### [WORK ORDER]
Please locate each line in the data containing the string "Подходит", matching case exactly, and copy those lines out.

(Beginning of EXTRACTED INFORMATION)

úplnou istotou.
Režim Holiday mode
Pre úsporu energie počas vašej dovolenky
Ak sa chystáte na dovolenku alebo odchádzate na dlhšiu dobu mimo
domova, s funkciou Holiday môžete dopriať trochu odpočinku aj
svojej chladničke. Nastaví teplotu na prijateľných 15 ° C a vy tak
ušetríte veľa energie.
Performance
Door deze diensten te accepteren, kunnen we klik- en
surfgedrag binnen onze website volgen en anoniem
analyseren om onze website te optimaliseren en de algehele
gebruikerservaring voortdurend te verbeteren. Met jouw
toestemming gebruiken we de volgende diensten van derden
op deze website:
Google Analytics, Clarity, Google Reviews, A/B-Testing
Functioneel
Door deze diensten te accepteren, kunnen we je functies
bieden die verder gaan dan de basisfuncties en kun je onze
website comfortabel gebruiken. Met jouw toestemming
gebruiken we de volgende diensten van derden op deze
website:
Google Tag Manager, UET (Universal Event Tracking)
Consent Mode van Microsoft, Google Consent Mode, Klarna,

(End of EXTRACTED INFORMATION)
(Beginning of EXTRACTED INFORMATION)

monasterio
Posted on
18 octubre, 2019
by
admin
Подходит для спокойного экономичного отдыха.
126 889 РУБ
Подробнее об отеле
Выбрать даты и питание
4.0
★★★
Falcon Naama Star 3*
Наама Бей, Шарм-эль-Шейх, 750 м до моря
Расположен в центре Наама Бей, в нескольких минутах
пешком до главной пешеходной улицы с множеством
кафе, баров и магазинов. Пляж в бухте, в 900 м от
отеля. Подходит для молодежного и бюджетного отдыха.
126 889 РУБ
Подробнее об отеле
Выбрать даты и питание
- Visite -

(End of EXTRACTED INFORMATION)

### [WRITTEN RESPONSE]
Подходит для спокойного экономичного отдыха.
отеля. Подходит для молодежного и бюджетного отдыха.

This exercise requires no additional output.